Start of INFORMATION

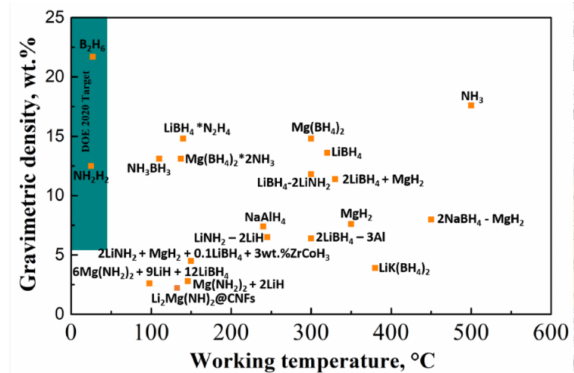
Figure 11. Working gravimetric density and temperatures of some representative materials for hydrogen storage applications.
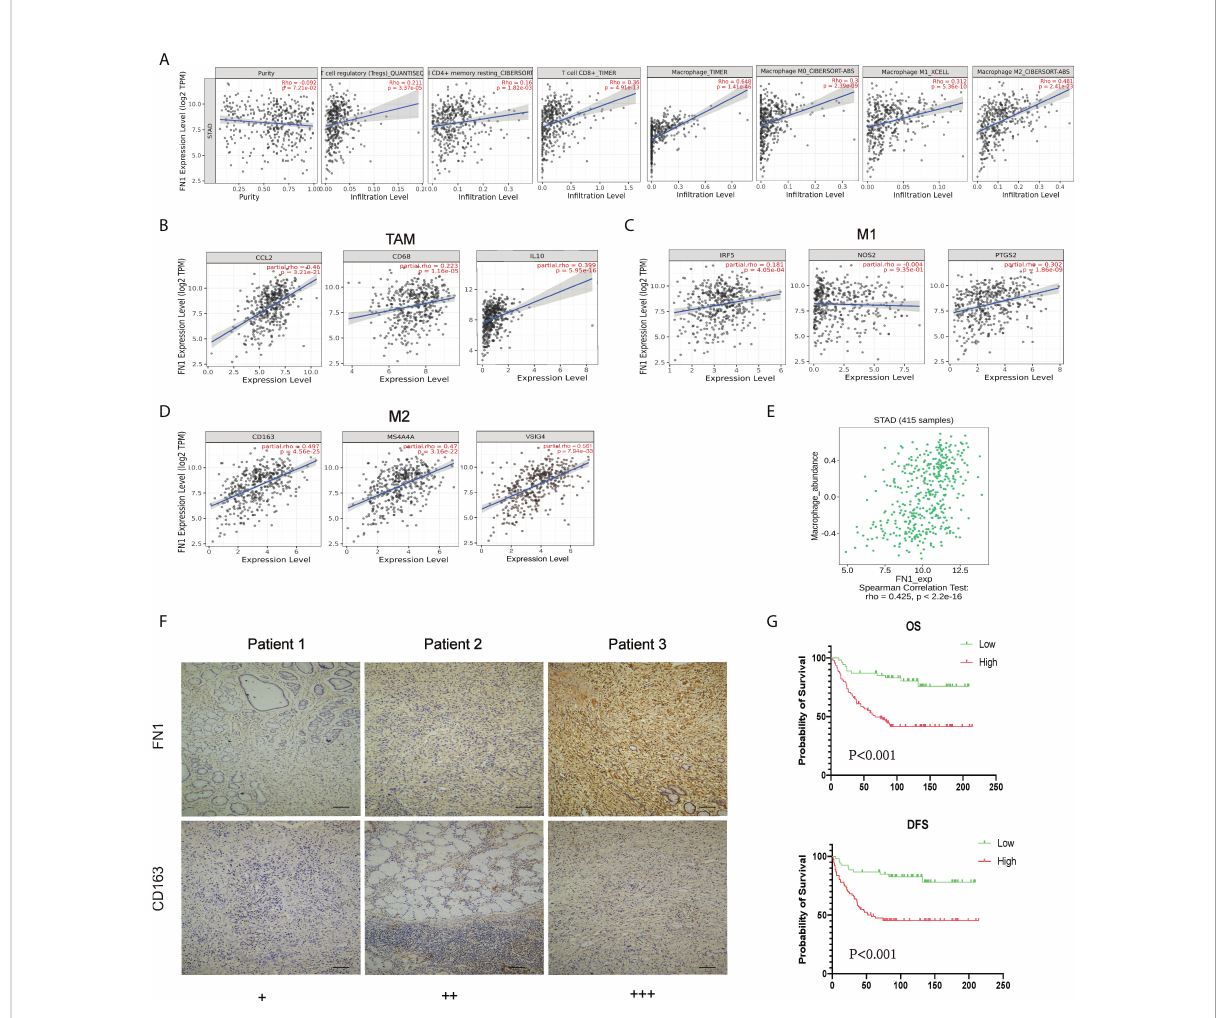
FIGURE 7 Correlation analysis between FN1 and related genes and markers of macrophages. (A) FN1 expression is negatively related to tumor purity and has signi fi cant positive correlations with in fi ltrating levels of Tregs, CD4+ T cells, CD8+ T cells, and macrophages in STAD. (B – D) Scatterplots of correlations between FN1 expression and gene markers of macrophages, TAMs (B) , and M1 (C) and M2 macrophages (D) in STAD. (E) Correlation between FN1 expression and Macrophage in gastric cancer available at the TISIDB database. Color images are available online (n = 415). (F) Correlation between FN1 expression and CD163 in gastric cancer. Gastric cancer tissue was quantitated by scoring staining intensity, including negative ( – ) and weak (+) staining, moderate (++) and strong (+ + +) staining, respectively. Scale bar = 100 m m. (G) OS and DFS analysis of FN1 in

End of INFORMATION
Start of INFORMATION

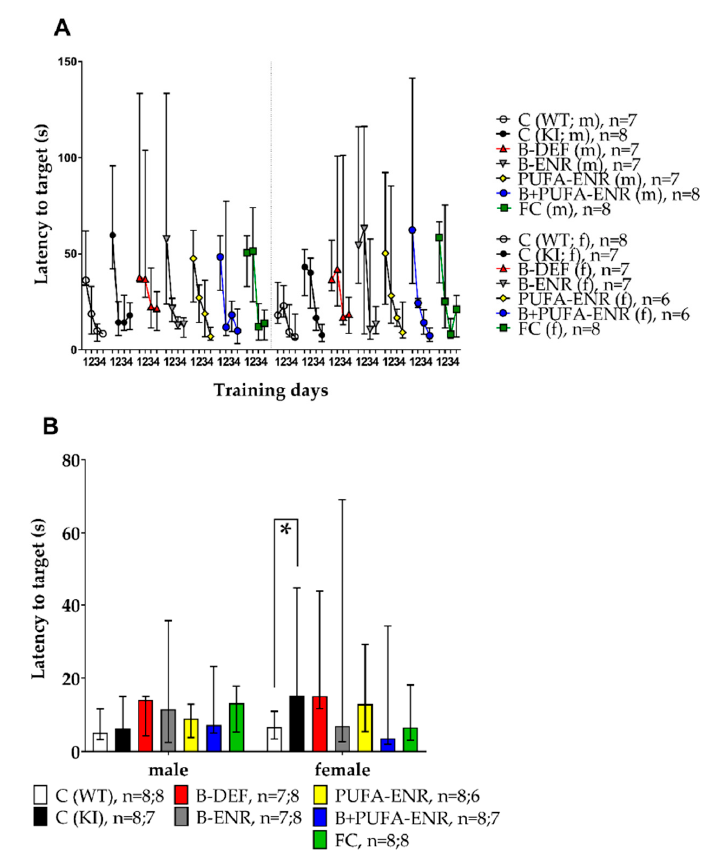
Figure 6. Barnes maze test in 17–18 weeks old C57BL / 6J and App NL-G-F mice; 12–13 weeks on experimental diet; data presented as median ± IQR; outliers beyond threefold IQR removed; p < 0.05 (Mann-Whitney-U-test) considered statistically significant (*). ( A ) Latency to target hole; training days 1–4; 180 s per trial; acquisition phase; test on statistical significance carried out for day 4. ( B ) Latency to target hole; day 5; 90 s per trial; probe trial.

End of INFORMATION

The answer is those lines of the material above that run from the one containing "Figure 11. Working" up to and including the one containing "FIGURE 7 Correlation", restated exactly and without images.

§ **PROBLEM SOLUTION**
Figure 11. Working gravimetric density and temperatures of some representative materials for hydrogen storage applications.
FIGURE 7 Correlation analysis between FN1 and related genes and markers of macrophages. (A) FN1 expression is negatively related to tumor purity and has signi fi cant positive correlations with in fi ltrating levels of Tregs, CD4+ T cells, CD8+ T cells, and macrophages in STAD. (B – D) Scatterplots of correlations between FN1 expression and gene markers of macrophages, TAMs (B) , and M1 (C) and M2 macrophages (D) in STAD. (E) Correlation between FN1 expression and Macrophage in gastric cancer available at the TISIDB database. Color images are available online (n = 415). (F) Correlation between FN1 expression and CD163 in gastric cancer. Gastric cancer tissue was quantitated by scoring staining intensity, including negative ( – ) and weak (+) staining, moderate (++) and strong (+ + +) staining, respectively. Scale bar = 100 m m. (G) OS and DFS analysis of FN1 in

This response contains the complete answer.